The indictments and complaint base the MA jurisdiction on the fact that the culprits used a VPN that used a server in MA on several occasions. At a presser the other day, Acting US Attorney Nathaniel Mendell suggested the case had been assigned to MA because of its good securities prosecution teams.

As to how it came about, purportedly, the story starts in January 2020, when two filing agents allegedly hacked by the men, FA1 and FA2, reported being hacked at virtually the same time. Someone had used an FA1 employee’s credentials on January 21, 2020 to access the earnings data for IBM, Steel Dynamics, and Avnet before those results were publicly announced the following day, but no similar transaction noted with respect to F2 (indeed, a list of accesses involving F2 have a gap from November 2019 through May 2020). The investigation determined that FA1 had first been hacked by November 2018 and that FA2 had first been hacked by October 2017.

FA1 and FA2 discovered this compromise just months after the third M-13 employee, Rumyantev, was blocked by his Russian-based brokerage account for suspicious transactions. Months after FA1 and FA2 reported their compromise, Rumyantev and Klyushin lied to a Denmark bank that they were working entirely off of public information. By that point, in other words, banks in at least two countries were onto them.

Then, the story goes, the FBI investigated those hacks — through domains hosted by Vultr Holdings to a hosting company in Sweden to a user account under the name Andrea Neumann. From there, the FBI tracked back through some Bitcoin transactions made in October and November 2018 to the IP address for M-13 where they just happened to discover one of the very same hackers that was behind the 2016 hack of the DNC was also behind this hack. Mendell sounded pretty sheepish when he offered that explanation at the press conference.

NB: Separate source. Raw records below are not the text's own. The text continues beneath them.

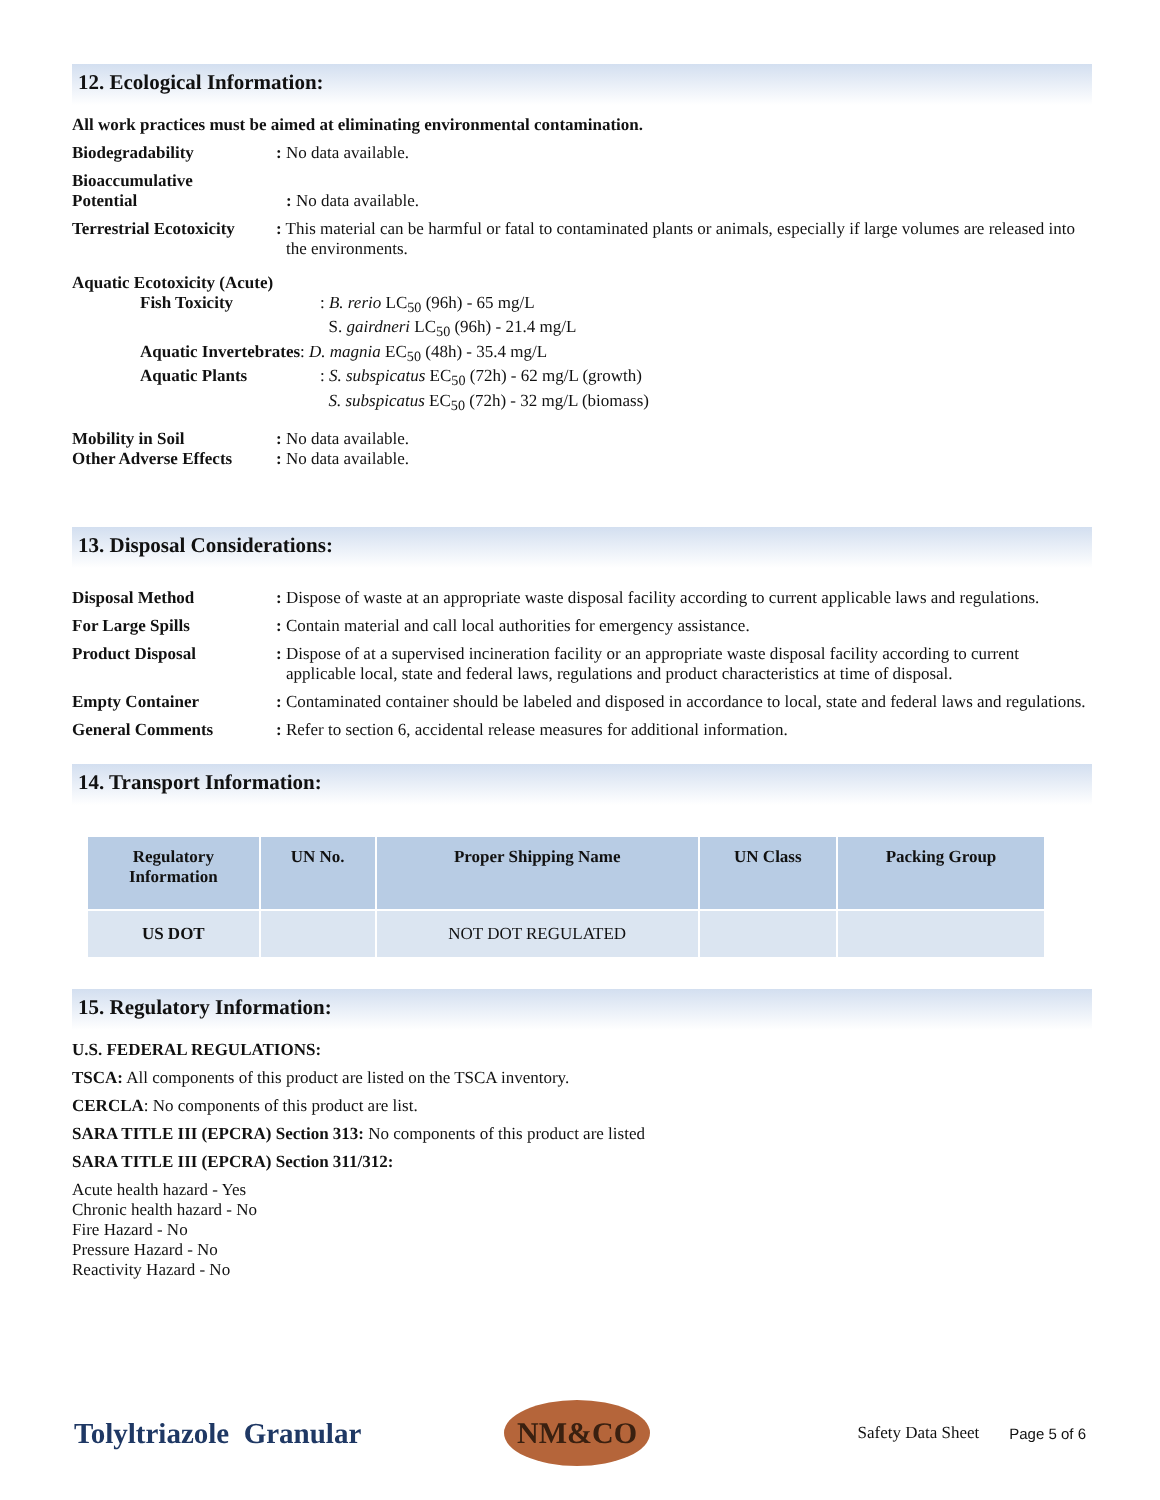12. Ecological Information:
All work practices must be aimed at eliminating environmental contamination.
Biodegradability : No data available.
Bioaccumulative
Potential
: No data available.
Terrestrial Ecotoxicity
: This material can be harmful or fatal to contaminated plants or animals, especially if large volumes are released into the environments.
Aquatic Ecotoxicity (Acute)
Fish Toxicity: B. rerio LC<sub>50</sub> (96h) - 65 mg/L
S. gairdneri LC<sub>50</sub> (96h) - 21.4 mg/L
Aquatic Invertebrates: D. magnia EC<sub>50</sub> (48h) - 35.4 mg/L
Aquatic Plants: S. subspicatus EC<sub>50</sub> (72h) - 62 mg/L (growth)
S. subspicatus EC<sub>50</sub> (72h) - 32 mg/L (biomass)
Mobility in Soil : No data available.
Other Adverse Effects
: No data available.
13. Disposal Considerations:
Disposal Method : Dispose of waste at an appropriate waste disposal facility according to current applicable laws and regulations.
For Large Spills : Contain material and call local authorities for emergency assistance.
Product Disposal : Dispose of at a supervised incineration facility or an appropriate waste disposal facility according to current applicable local, state and federal laws, regulations and product characteristics at time of disposal.
Empty Container : Contaminated container should be labeled and disposed in accordance to local, state and federal laws and regulations.
General Comments : Refer to section 6, accidental release measures for additional information.
14. Transport Information:
| Regulatory Information | UN No. | Proper Shipping Name | UN Class | Packing Group |
| --- | --- | --- | --- | --- |
| US DOT | | NOT DOT REGULATED | | |
15. Regulatory Information:
U.S. FEDERAL REGULATIONS:
TSCA: All components of this product are listed on the TSCA inventory.
CERCLA: No components of this product are list.
SARA TITLE III (EPCRA) Section 313: No components of this product are listed
SARA TITLE III (EPCRA) Section 311/312:
Acute health hazard - Yes
Chronic health hazard - No
Fire Hazard - No
Pressure Hazard - No
Reactivity Hazard - No
Tolyltriazole Granular
NM&CO
Safety Data Sheet Page 5 of 6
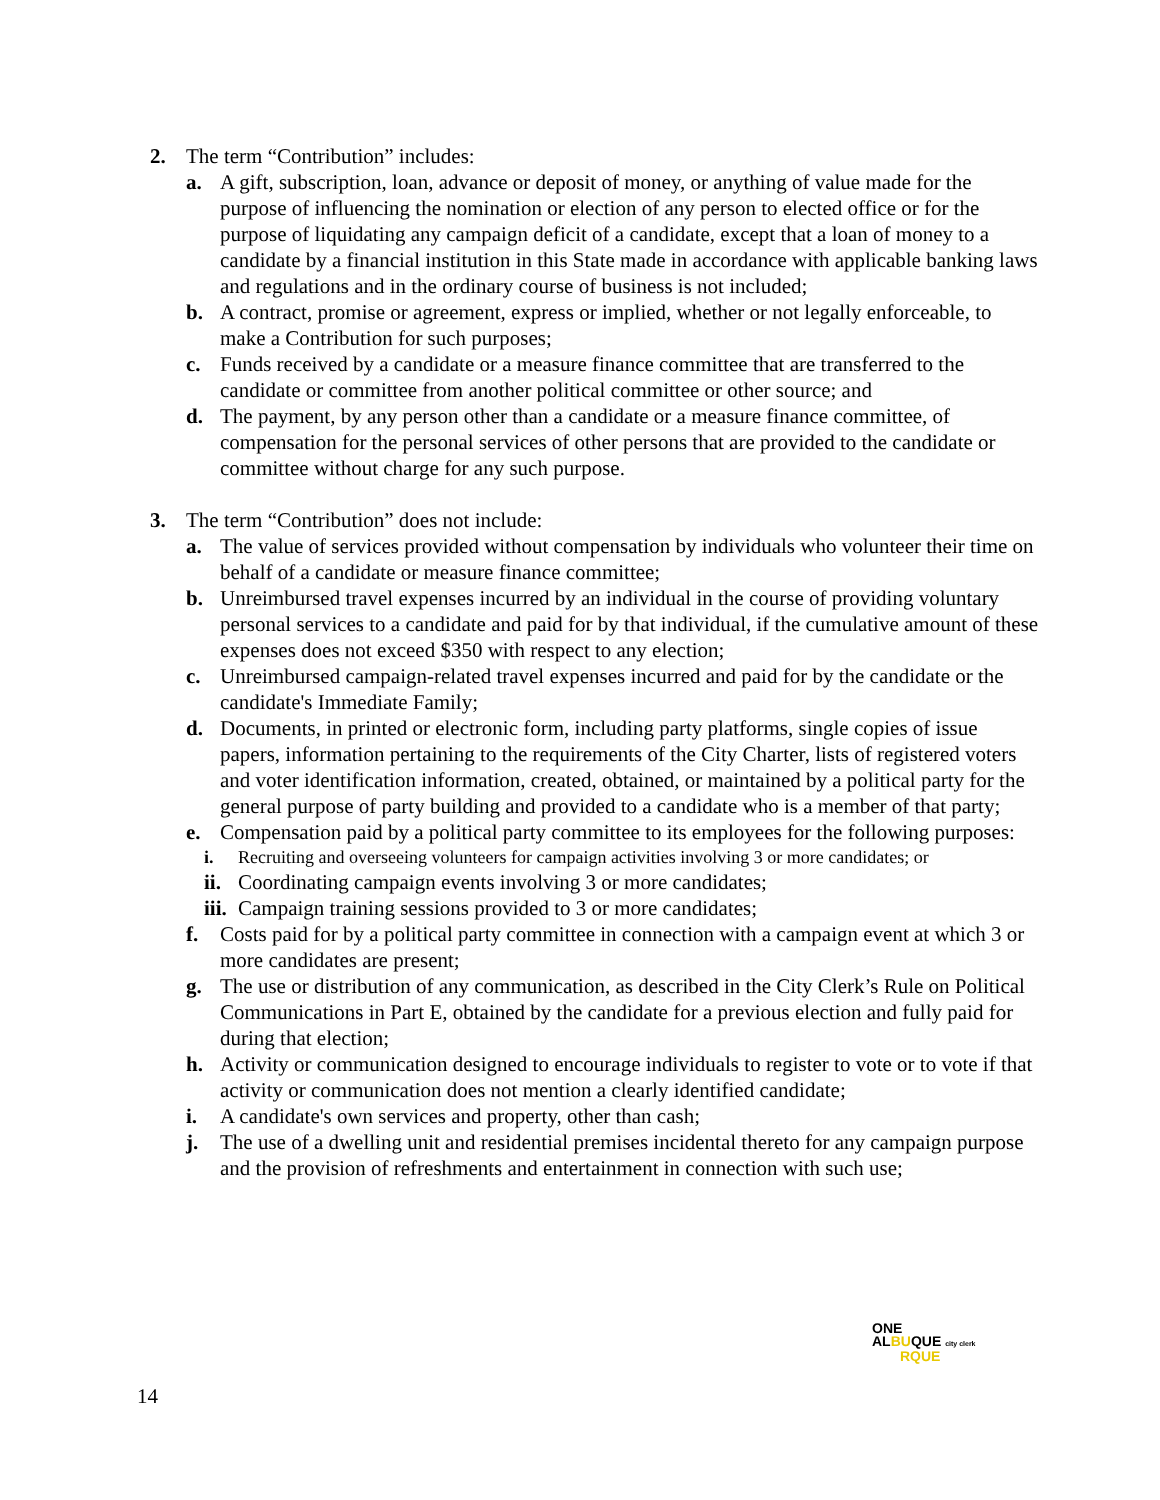2. The term “Contribution” includes:
a. A gift, subscription, loan, advance or deposit of money, or anything of value made for the purpose of influencing the nomination or election of any person to elected office or for the purpose of liquidating any campaign deficit of a candidate, except that a loan of money to a candidate by a financial institution in this State made in accordance with applicable banking laws and regulations and in the ordinary course of business is not included;
b. A contract, promise or agreement, express or implied, whether or not legally enforceable, to make a Contribution for such purposes;
c. Funds received by a candidate or a measure finance committee that are transferred to the candidate or committee from another political committee or other source; and
d. The payment, by any person other than a candidate or a measure finance committee, of compensation for the personal services of other persons that are provided to the candidate or committee without charge for any such purpose.
3. The term “Contribution” does not include:
a. The value of services provided without compensation by individuals who volunteer their time on behalf of a candidate or measure finance committee;
b. Unreimbursed travel expenses incurred by an individual in the course of providing voluntary personal services to a candidate and paid for by that individual, if the cumulative amount of these expenses does not exceed $350 with respect to any election;
c. Unreimbursed campaign-related travel expenses incurred and paid for by the candidate or the candidate's Immediate Family;
d. Documents, in printed or electronic form, including party platforms, single copies of issue papers, information pertaining to the requirements of the City Charter, lists of registered voters and voter identification information, created, obtained, or maintained by a political party for the general purpose of party building and provided to a candidate who is a member of that party;
e. Compensation paid by a political party committee to its employees for the following purposes:
i. Recruiting and overseeing volunteers for campaign activities involving 3 or more candidates; or
ii. Coordinating campaign events involving 3 or more candidates;
iii. Campaign training sessions provided to 3 or more candidates;
f. Costs paid for by a political party committee in connection with a campaign event at which 3 or more candidates are present;
g. The use or distribution of any communication, as described in the City Clerk’s Rule on Political Communications in Part E, obtained by the candidate for a previous election and fully paid for during that election;
h. Activity or communication designed to encourage individuals to register to vote or to vote if that activity or communication does not mention a clearly identified candidate;
i. A candidate's own services and property, other than cash;
j. The use of a dwelling unit and residential premises incidental thereto for any campaign purpose and the provision of refreshments and entertainment in connection with such use;
ONE
ALBUQUE city clerk
RQUE
14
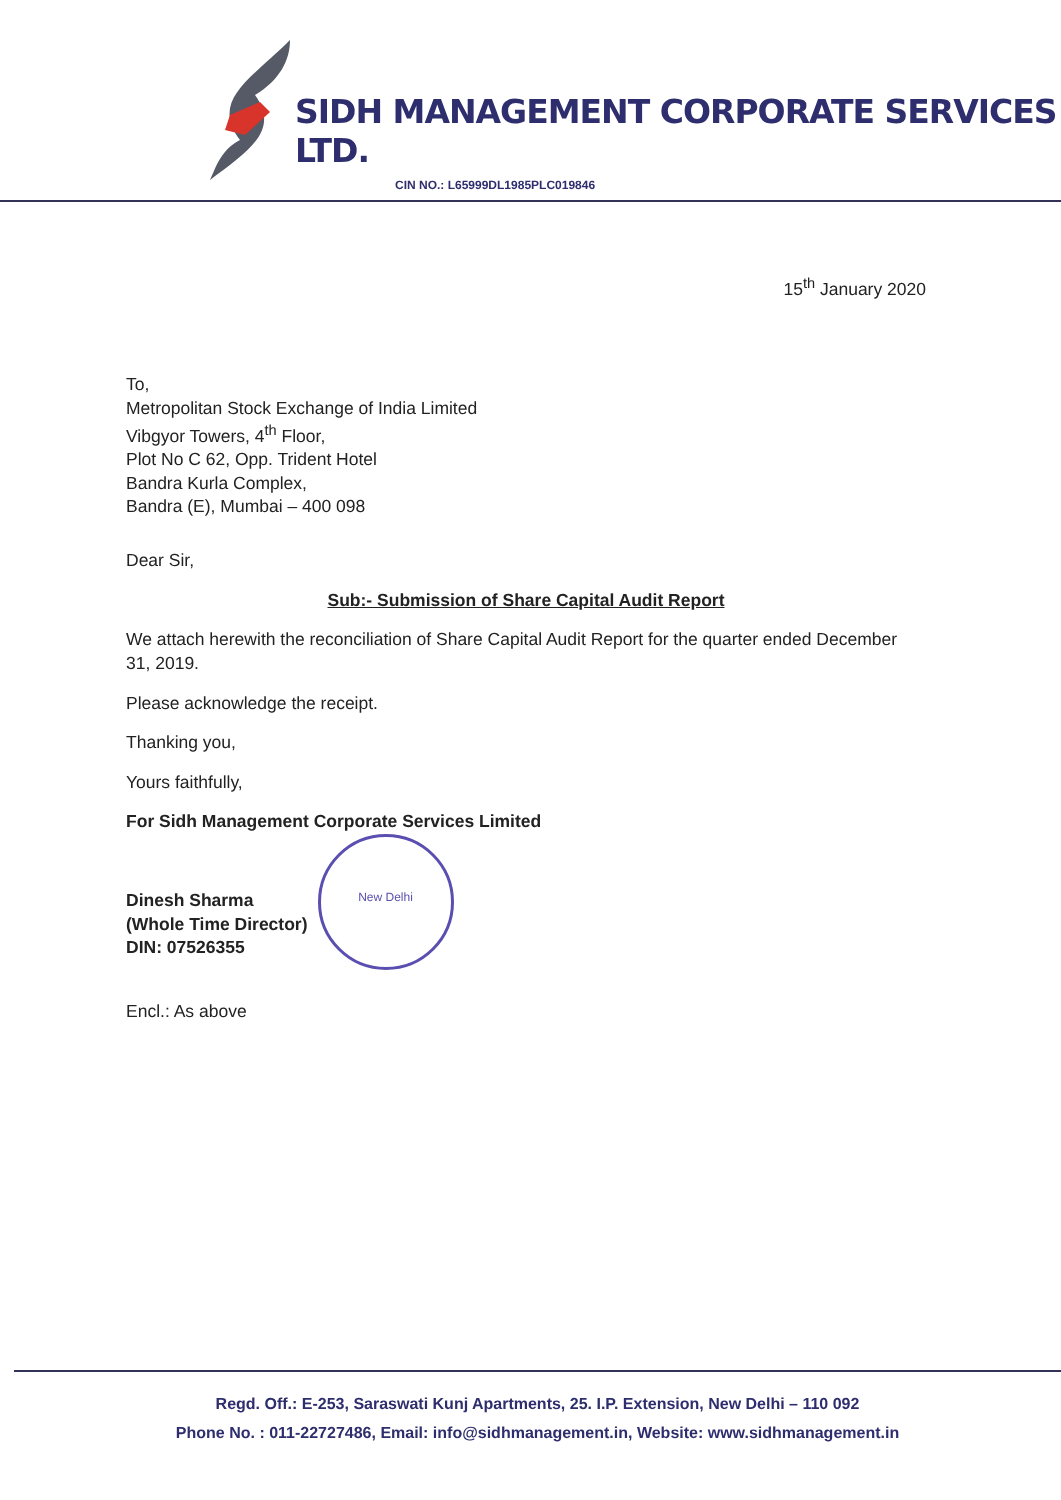SIDH MANAGEMENT CORPORATE SERVICES LTD.
CIN NO.: L65999DL1985PLC019846
15<sup>th</sup> January 2020
To,
Metropolitan Stock Exchange of India Limited
Vibgyor Towers, 4<sup>th</sup> Floor,
Plot No C 62, Opp. Trident Hotel
Bandra Kurla Complex,
Bandra (E), Mumbai – 400 098
Dear Sir,
Sub:- Submission of Share Capital Audit Report
We attach herewith the reconciliation of Share Capital Audit Report for the quarter ended December 31, 2019.
Please acknowledge the receipt.
Thanking you,
Yours faithfully,
For Sidh Management Corporate Services Limited
Dinesh Sharma
(Whole Time Director)
DIN: 07526355
New Delhi
Encl.: As above
Regd. Off.: E-253, Saraswati Kunj Apartments, 25. I.P. Extension, New Delhi – 110 092
Phone No. : 011-22727486, Email: info@sidhmanagement.in, Website: www.sidhmanagement.in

Perhaps it’s true, but another key piece of evidence dates to actions Yermakov took on May 9, 2018, when he was under very close scrutiny as part of the twin investigations into his role in the hacks of the DNC and doping agencies, but before the first indictment against him was obtained.

Based on a review of records obtained from a U.S.-based technology company (the “Tech Company”), I have learned that on or about May 9, 2018, at 3:44 a.m. (ET), an account linked to ERMAKOV received an update for three native applications associated to the Tech Company. Records show that the May 9, 2018 application updates were associated to IP address 119.204.194.11 (the “119 IP Address”).

Based on my review of a log file from FA 2, I learned that on or about that same day, May 9, 2018, starting at 3:46 a.m. (ET)–approximately two minutes after ERMAKOV received application updates from the Tech Company–the FA 2 employee’s compromised login credentials were used to gain unauthorized access to FA 2’s system from the same 119 IP Address, and to view and/or download earnings-related files of four companies: Cytomx Therapeutics, Horizon Therapeutics, Puma Biotechnology, and Synaptics.7 All four companies reported their quarterly earnings later that day.

It would be rather surprising if the FBI agents investigating the DNC hack had not at least attempted to ID the IP associated with Yermakov’s phone (or other device) back in 2018. Whether or not they watched him engage in insider trading for years after that — all the while collecting evidence from co-conspirators flaunting the proof of their insider trading — we may never learn. The discovery on this case, featuring evidence explaining how the FBI tracked the insider trading of Putin’s pen-tester, will certainly feature a number of law enforcement sensitive techniques that Klyushin would love to bring back to Putin.

But it’s possible these techniques were what the FBI used to target these guys four years ago now, and the insider trading that Yermakov was doing in addition to whatever he spent the rest of his time doing has now provided a convenient way to bring Putin’s pen-tester to the United States for a spell.

Update: Included the pictures of the safe included with his detention memo, as well as earnings reports from Sladkov’s computer. Note the detention memo says the latter came from an ISP.